PAYROLL - 08.11.2012

How long do you really need to keep payroll records?

You’ve decided to have an office sort out and are keen to get rid of the company’s old payroll records. You’ve heard that you only need to keep three years’ worth - is this true?

Three years’ worth

When requested by the Taxman, Regulation 97 of the Income Tax (Pay As You Earn) Regulations 2003 requires employers to keep their “PAYE records”, other than those that have already been sent, e.g. the P35, for a period of not less than three years following the tax year to which they relate. Obviously, you wouldn’t provide HMRC with more than was required so this means that you must keep the current year’s records, plus those for the previous three years.

Example. The current PAYE year is 2012/13 so you would need to keep these payroll records, together with the records for the PAYE years 2009/10, 2010/11 and 2011/12.

What are “PAYE records”?

The 2003 Regulations define PAYE records as:

1. All wages sheets, deductions working sheets, P46 forms for low-paid employees that were not sent to HMRC, and any other documents and records that relate to:

• the calculation of employees’ PAYE income, e.g. timesheets/employment contracts

• any other relevant payments to employees

• the deduction of tax from, or accounting for tax in respect of, such payments, e.g. P45s, coding notices.

2. All documents and records relating to any information which an employer is required to provide HMRC on Forms P11D and P9D.

Computer records. It’s absolutely fine to maintain the payroll records on computer instead of on paper. In this case, as well as keeping three years’ worth, you must also ensure that the computer records are kept in such a way that an HMRC officer would be able to inspect them.

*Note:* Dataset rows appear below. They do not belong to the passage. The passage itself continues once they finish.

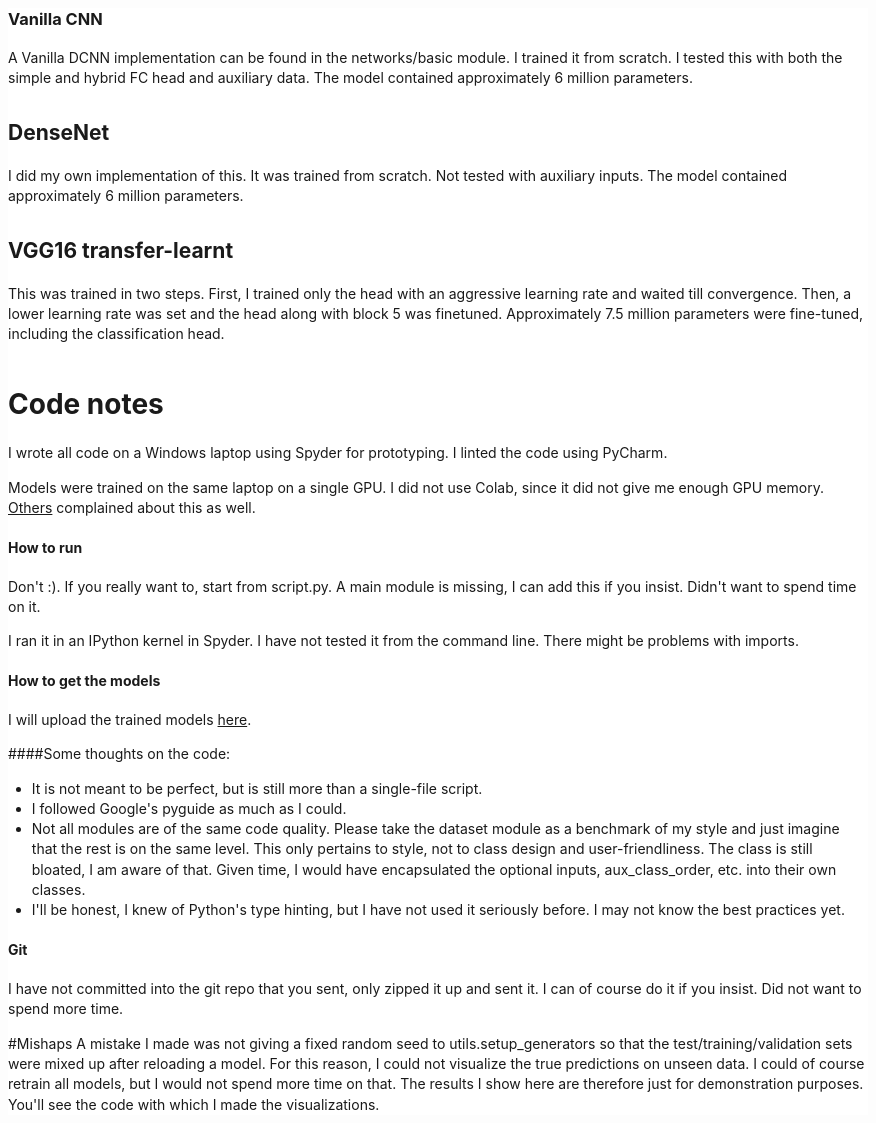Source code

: ### Vanilla CNN
A Vanilla DCNN implementation can be found in the networks/basic module.
I trained it from scratch. I tested this with both the simple and hybrid FC head and auxiliary data.
The model contained approximately 6 million parameters.
 
## DenseNet
I did my own implementation of this. It was trained from scratch. Not tested with auxiliary inputs.
The model contained approximately 6 million parameters.

## VGG16 transfer-learnt
This was trained in two steps. First, I trained only the head with an aggressive learning rate and waited till convergence.
Then, a lower learning rate was set and the head along with block 5 was finetuned.
Approximately 7.5 million parameters were fine-tuned, including the classification head.

# Code notes
I wrote all code on a Windows laptop using Spyder for prototyping. I linted the code using PyCharm.

Models were trained on the same laptop on a single GPU. I did not use Colab, since it did not give me enough GPU memory. [Others](https://stackoverflow.com/questions/48494853/google-colaboratory-resourceexhaustederror-with-gpu) complained about this as well.

#### How to run
Don't :). If you really want to, start from script.py. A main module is missing, I can add this if you insist. Didn't want to spend time on it.

I ran it in an IPython kernel in Spyder. I have not tested it from the command line. There might be problems with imports.

#### How to get the models
I will upload the trained models [here](https://drive.google.com/open?id=1TpF_sMsmM8bwEl5uWnxcBsZtPFKJO82X).

####Some thoughts on the code:
- It is not meant to be perfect, but is still more than a single-file script.
- I followed Google's pyguide as much as I could.
- Not all modules are of the same code quality. Please take the dataset module as a benchmark of my style and just imagine that the rest is on the same level. This only pertains to style, not to class design and user-friendliness. The class is still bloated, I am aware of that. Given time, I would have encapsulated the optional inputs, aux_class_order, etc. into their own classes.
- I'll be honest, I knew of Python's type hinting, but I have not used it seriously before. I may not know the best practices yet.

#### Git
I have not committed into the git repo that you sent, only zipped it up and sent it. I can of course do it if you insist. Did not want to spend more time.

#Mishaps
A mistake I made was not giving a fixed random seed to utils.setup_generators so that the test/training/validation sets were mixed up after reloading a model. For this reason, I could not visualize the true predictions on unseen data. I could of course retrain all models, but I would not spend more time on that. The results I show here are therefore just for demonstration purposes. You'll see the code with which I made the visualizations.
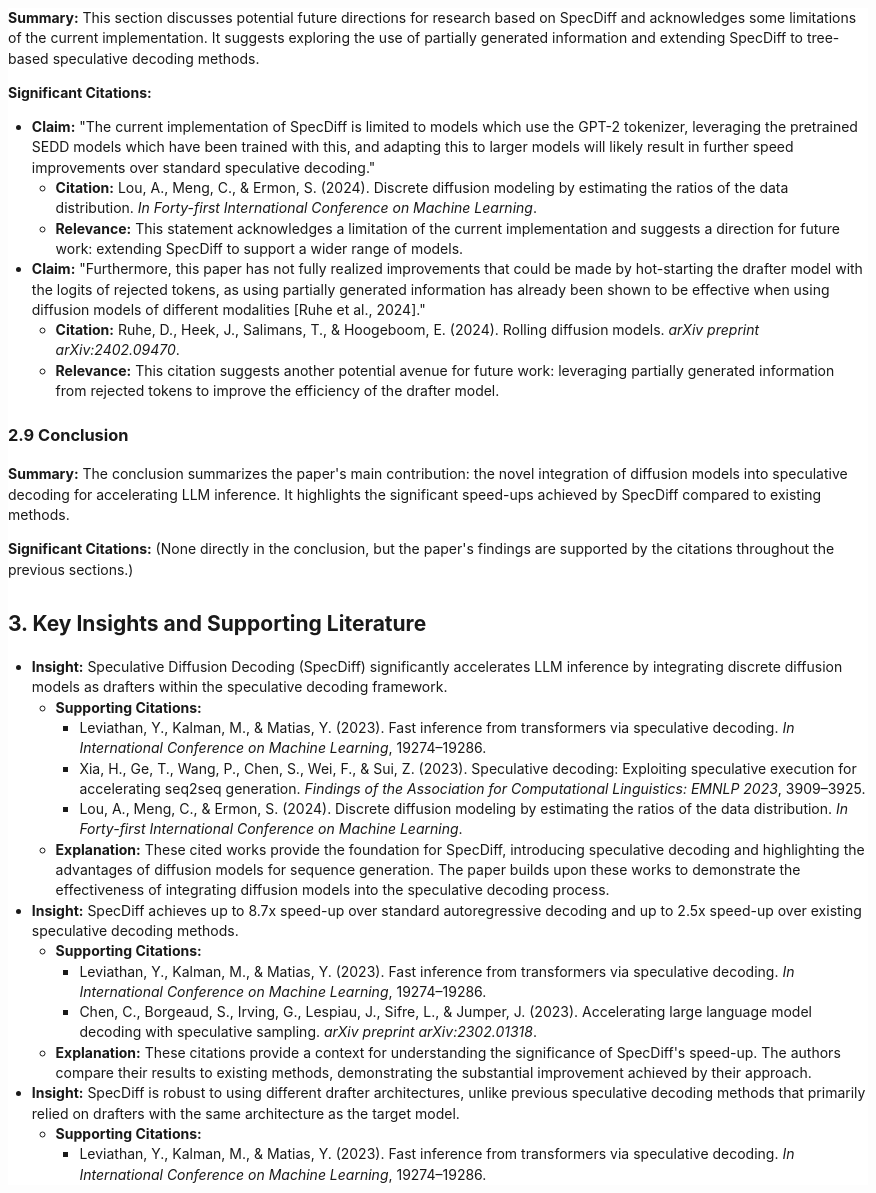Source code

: **Summary:** This section discusses potential future directions for research based on SpecDiff and acknowledges some limitations of the current implementation. It suggests exploring the use of partially generated information and extending SpecDiff to tree-based speculative decoding methods.

**Significant Citations:**

* **Claim:** "The current implementation of SpecDiff is limited to models which use the GPT-2 tokenizer, leveraging the pretrained SEDD models which have been trained with this, and adapting this to larger models will likely result in further speed improvements over standard speculative decoding."
    * **Citation:** Lou, A., Meng, C., & Ermon, S. (2024). Discrete diffusion modeling by estimating the ratios of the data distribution. *In Forty-first International Conference on Machine Learning*.
    * **Relevance:** This statement acknowledges a limitation of the current implementation and suggests a direction for future work: extending SpecDiff to support a wider range of models.
* **Claim:** "Furthermore, this paper has not fully realized improvements that could be made by hot-starting the drafter model with the logits of rejected tokens, as using partially generated information has already been shown to be effective when using diffusion models of different modalities [Ruhe et al., 2024]."
    * **Citation:** Ruhe, D., Heek, J., Salimans, T., & Hoogeboom, E. (2024). Rolling diffusion models. *arXiv preprint arXiv:2402.09470*.
    * **Relevance:** This citation suggests another potential avenue for future work: leveraging partially generated information from rejected tokens to improve the efficiency of the drafter model.


### 2.9 Conclusion

**Summary:** The conclusion summarizes the paper's main contribution: the novel integration of diffusion models into speculative decoding for accelerating LLM inference. It highlights the significant speed-ups achieved by SpecDiff compared to existing methods.

**Significant Citations:** (None directly in the conclusion, but the paper's findings are supported by the citations throughout the previous sections.)


## 3. Key Insights and Supporting Literature

* **Insight:** Speculative Diffusion Decoding (SpecDiff) significantly accelerates LLM inference by integrating discrete diffusion models as drafters within the speculative decoding framework.
    * **Supporting Citations:**
        * Leviathan, Y., Kalman, M., & Matias, Y. (2023). Fast inference from transformers via speculative decoding. *In International Conference on Machine Learning*, 19274–19286.
        * Xia, H., Ge, T., Wang, P., Chen, S., Wei, F., & Sui, Z. (2023). Speculative decoding: Exploiting speculative execution for accelerating seq2seq generation. *Findings of the Association for Computational Linguistics: EMNLP 2023*, 3909–3925.
        * Lou, A., Meng, C., & Ermon, S. (2024). Discrete diffusion modeling by estimating the ratios of the data distribution. *In Forty-first International Conference on Machine Learning*.
    * **Explanation:** These cited works provide the foundation for SpecDiff, introducing speculative decoding and highlighting the advantages of diffusion models for sequence generation. The paper builds upon these works to demonstrate the effectiveness of integrating diffusion models into the speculative decoding process.
* **Insight:** SpecDiff achieves up to 8.7x speed-up over standard autoregressive decoding and up to 2.5x speed-up over existing speculative decoding methods.
    * **Supporting Citations:**
        * Leviathan, Y., Kalman, M., & Matias, Y. (2023). Fast inference from transformers via speculative decoding. *In International Conference on Machine Learning*, 19274–19286.
        * Chen, C., Borgeaud, S., Irving, G., Lespiau, J., Sifre, L., & Jumper, J. (2023). Accelerating large language model decoding with speculative sampling. *arXiv preprint arXiv:2302.01318*.
    * **Explanation:** These citations provide a context for understanding the significance of SpecDiff's speed-up. The authors compare their results to existing methods, demonstrating the substantial improvement achieved by their approach.
* **Insight:** SpecDiff is robust to using different drafter architectures, unlike previous speculative decoding methods that primarily relied on drafters with the same architecture as the target model.
    * **Supporting Citations:**
        * Leviathan, Y., Kalman, M., & Matias, Y. (2023). Fast inference from transformers via speculative decoding. *In International Conference on Machine Learning*, 19274–19286.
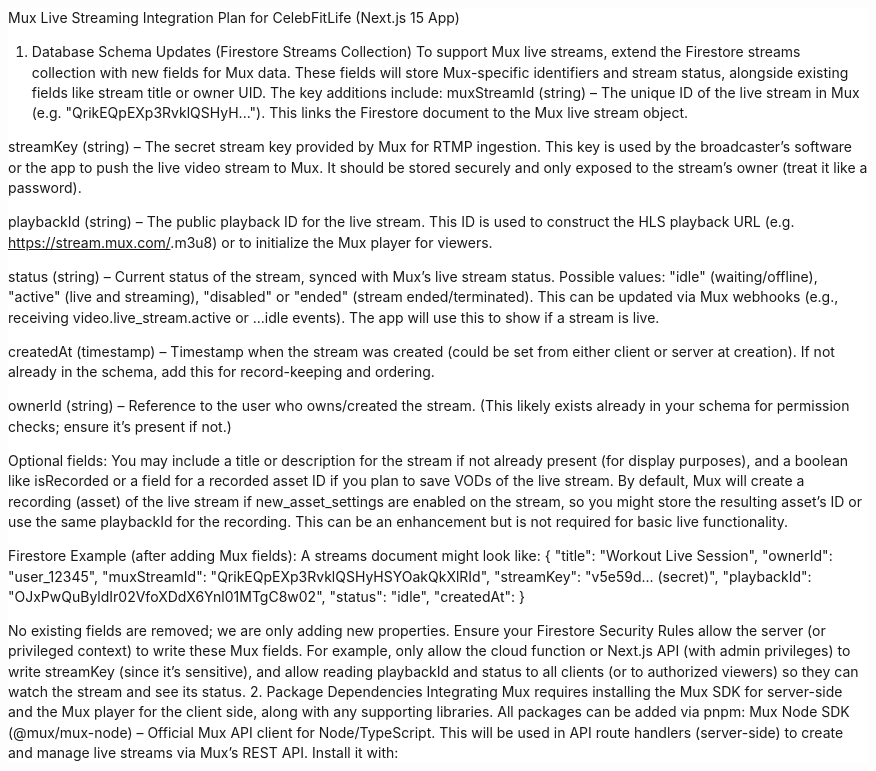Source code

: Mux Live Streaming Integration Plan for CelebFitLife (Next.js 15 App)
1. Database Schema Updates (Firestore Streams Collection)
To support Mux live streams, extend the Firestore streams collection with new fields for Mux data. These fields will store Mux-specific identifiers and stream status, alongside existing fields like stream title or owner UID. The key additions include:
muxStreamId (string) – The unique ID of the live stream in Mux (e.g. "QrikEQpEXp3RvklQSHyH..."). This links the Firestore document to the Mux live stream object.


streamKey (string) – The secret stream key provided by Mux for RTMP ingestion. This key is used by the broadcaster’s software or the app to push the live video stream to Mux. It should be stored securely and only exposed to the stream’s owner (treat it like a password).


playbackId (string) – The public playback ID for the live stream. This ID is used to construct the HLS playback URL (e.g. https://stream.mux.com/<playbackId>.m3u8) or to initialize the Mux player for viewers.


status (string) – Current status of the stream, synced with Mux’s live stream status. Possible values: "idle" (waiting/offline), "active" (live and streaming), "disabled" or "ended" (stream ended/terminated). This can be updated via Mux webhooks (e.g., receiving video.live_stream.active or ...idle events). The app will use this to show if a stream is live.


createdAt (timestamp) – Timestamp when the stream was created (could be set from either client or server at creation). If not already in the schema, add this for record-keeping and ordering.


ownerId (string) – Reference to the user who owns/created the stream. (This likely exists already in your schema for permission checks; ensure it’s present if not.)


Optional fields: You may include a title or description for the stream if not already present (for display purposes), and a boolean like isRecorded or a field for a recorded asset ID if you plan to save VODs of the live stream. By default, Mux will create a recording (asset) of the live stream if new_asset_settings are enabled on the stream, so you might store the resulting asset’s ID or use the same playbackId for the recording. This can be an enhancement but is not required for basic live functionality.


Firestore Example (after adding Mux fields):
 A streams document might look like:
{
  "title": "Workout Live Session",
  "ownerId": "user_12345",
  "muxStreamId": "QrikEQpEXp3RvklQSHyHSYOakQkXlRId",
  "streamKey": "v5e59d... (secret)",
  "playbackId": "OJxPwQuByldIr02VfoXDdX6Ynl01MTgC8w02",
  "status": "idle",
  "createdAt": <Timestamp>
}

No existing fields are removed; we are only adding new properties. Ensure your Firestore Security Rules allow the server (or privileged context) to write these Mux fields. For example, only allow the cloud function or Next.js API (with admin privileges) to write streamKey (since it’s sensitive), and allow reading playbackId and status to all clients (or to authorized viewers) so they can watch the stream and see its status.
2. Package Dependencies
Integrating Mux requires installing the Mux SDK for server-side and the Mux player for the client side, along with any supporting libraries. All packages can be added via pnpm:
Mux Node SDK (@mux/mux-node) – Official Mux API client for Node/TypeScript. This will be used in API route handlers (server-side) to create and manage live streams via Mux’s REST API. Install it with:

Other payments. The three-year retention requirement also applies to records relating to NI, statutory payments (SSP, SMP, etc.), National Minimum Wage, payments to sub-contractors and Student Loan deductions. In summary, all records that are created solely for PAYE and related purposes need to be kept for at least three years.

Accounting records

Company law. The problem is that some records that are relevant for PAYE and other payroll-related purposes, e.g. expenses claims, are accounting records and, as a result, they should be kept for the periods defined for accounting records. Section 388 of the Companies Act 2006 requires private companies to keep accounting records for three years from the date on which they are made (it’s six years for Plcs).

Tax law. However, unlike company law, for tax purposes accounting records must be kept for six years from the end of the accounting period. For example, if your company year-end is September 30, you could now destroy any records for September 2006 and earlier. Tip. Whilst the retention period for most payroll records is three years, as they may also be accounting records, we recommend you keep them for six years for tax purposes.

For a link to the Taxman’s guidance on keeping PAYE records, visit http://financialcontroller.indicator.co.uk (FC 05.02.09).

Payroll records must be kept for three years plus the current, but as some of these records are also accounting records for tax purposes, you should keep them for at least six years from the end of the accounting period.